The dataset size matters

While most of the serious results I’ve been reviewing do specify the IO size and read/write mix from their testing, the critical item that’s missing from most reports is the size of the dataset that’s being used. All but the lowest end of today’s storage systems have at least some flash that’s used as a cache or tier of storage.

If the test set is smaller than the flash component of the solution, the benchmark is going to see flash performance. Users, however, don’t buy a 10TB storage array with 1TB of flash to store 1TB of data. Their active data is somewhere between a quarter to half the total capacity of the system or two- to five- times the size of the flash.

Back in the ’00s, when we were testing storage systems with spinning disks, we, the storage brain trust at NetworkComputing—basically Don Macvitte, Steven Schuchart and this humble reporter—settled on a dataset size of 100GB for our testing. Our thought was that since even a relatively high-end storage array of the era, like an EMC Clariion, had just 32GB of NVRAM cache, a 100GB test set would ensure we were measuring the performance of the underlying storage, not just cache performance. If I used 100GB datasets on today’s storage, they would perform much better in the test lab than in the real world.

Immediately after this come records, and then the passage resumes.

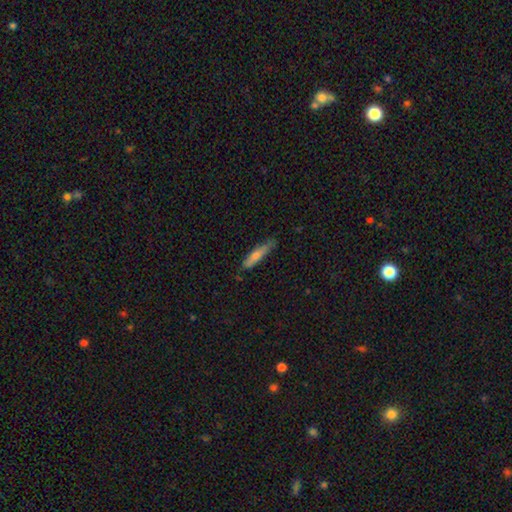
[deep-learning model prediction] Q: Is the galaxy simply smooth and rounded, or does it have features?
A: smooth — 64%.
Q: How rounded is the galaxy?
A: cigar-shaped — 88%.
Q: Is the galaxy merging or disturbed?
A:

Really, correcting for this problem will require a new generation of benchmarks that, like real applications, create hotspots of very active data. While we wait for these to develop, users should at least demand that the performance numbers show latency and the dataset size in addition to a detailed description of what kind of IOPS were used to test the system.

[1] Refers to an incident in New York City in 1986, when two then-unknown assailants attacked journalist Dan Rather while repeating “Kenneth, what is the frequency?”

  • michael stump

    Great write-up. But now that R.E.M. song is stuck in my head. So, thanks.